-- Study questions --
(1) Decide whether each statement agrees with the reply below about the ForkedBooter ping timeout, not the data: (a) the failures usually occur early in the test run; (b) the executor runs at a fixed rate rather than a fixed delay; (c) the writer found places where stdin is used. Answer yes or no for each and quote the deciding words of the reply.
(2) Write the next part of the reply below about the ForkedBooter ping timeout, picking up after its final sentence.

-- Passage shown --
--------------------------------------------------

Re: Failsafe: Killing self fork JVM. PING timeout elapsed.

Jason Young Wed, 20 Mar 2019 16:05:34 -0700

Mikael, sorry I do not appear to have permission to view the link.

I did some digging in the last couple of days. I see that the parent
process reads from stdin. I could not find anywhere that we are using
stdin. FWIW the failures nearly always happen at least 15m into a ~20m test
run, so perf is a likely culprit.


I see also that ForkedBooter reads commands from stdin in one thread, and
uses an executor service to check for a past ping in
ForkedBooter.listenToShutdownCommands(..). When it checks, it also sets
pingDone to false. The executor is configured to run up to 2 threads
concurrently to handle the workload, and is set to run at a fixed rate (not
a fixed delay). If the test suite is busy with testing and GC and has lots
of threads running, it's entirely possible that a thread won't have a
chance to run for a long time (e.g. 5s). Maybe instead of a 30s delay, the
VM gets around to checking for a ping every 35s over a long span of time.
Because we're running at a "fixed rate" and not a "fixed delay", then after
a couple of minutes we might be a full 30s behind schedule. It's possible
the executor will create another thread to run the scheduled task because
it's running behind schedule. This new thread checks for a ping, finds it,
and sets pingDone to false. But then the original thread also runs, say, 2
seconds afterwards, checks pingDone, and finds it is false.

--------------------------------------------------

-- Supplied material --
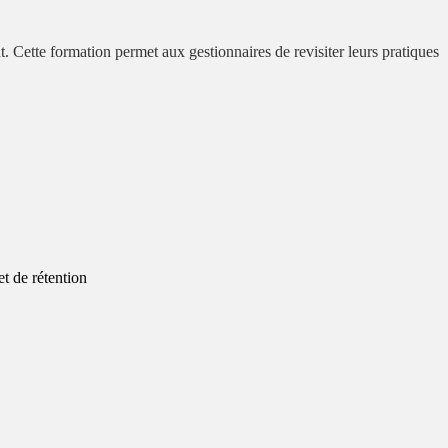
 Cette formation permet aux gestionnaires de revisiter leurs pratiques
t de rétention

--------------------------------------------------

-- Task-by-task answers --
(1)
(a) No: "the failures nearly always happen at least 15m into a ~20m test run"
(b) Yes: "is set to run at a fixed rate (not a fixed delay)"
(c) No: "I could not find anywhere that we are using stdin"

(2)
So to mitigate the problem, can we a) make the executor run only 1 thread
and b) schedule the task at a fixed rate? For that matter, is there another
scheduled executor we can reuse? I understand why checking for ping
requires a separate executor. Should I ask in github?

Regarding a previous question, I found out that Alpine's Maven package
comes with an /etc/mavenrc that sets `MAVEN_OPTS="$MAVEN_OPTS -Xmx512m"`
which cannot be undone by setting `MAVEN_OPTS` at the command line; you end
up with e.g. `-Xmx1g -Xmx512m`. (Note this applies to the Maven (parent)
process, not the surefire/failsafe (child) process.)

On Wed, Mar 20, 2019 at 3:46 AM Bernd Eckenfels <[email protected]>
wrote:

> I guess a timeout caused by FullGC can happen with TCP as well. Increasing
> the timeout might not be nice but does look like it would help in both
> cases. (Problems with stdout are more related to unexpected JVM messages I
> guess)
>
> Gruss
> Bernd
> --
> http://bernd.eckenfels.net
>
> ________________________________
> Von: Mikael Åsberg <[email protected]>
> Gesendet: Mittwoch, März 20, 2019 9:40 AM
> An: Maven Users List
> Betreff: Re: Failsafe: Killing self fork JVM. PING timeout elapsed.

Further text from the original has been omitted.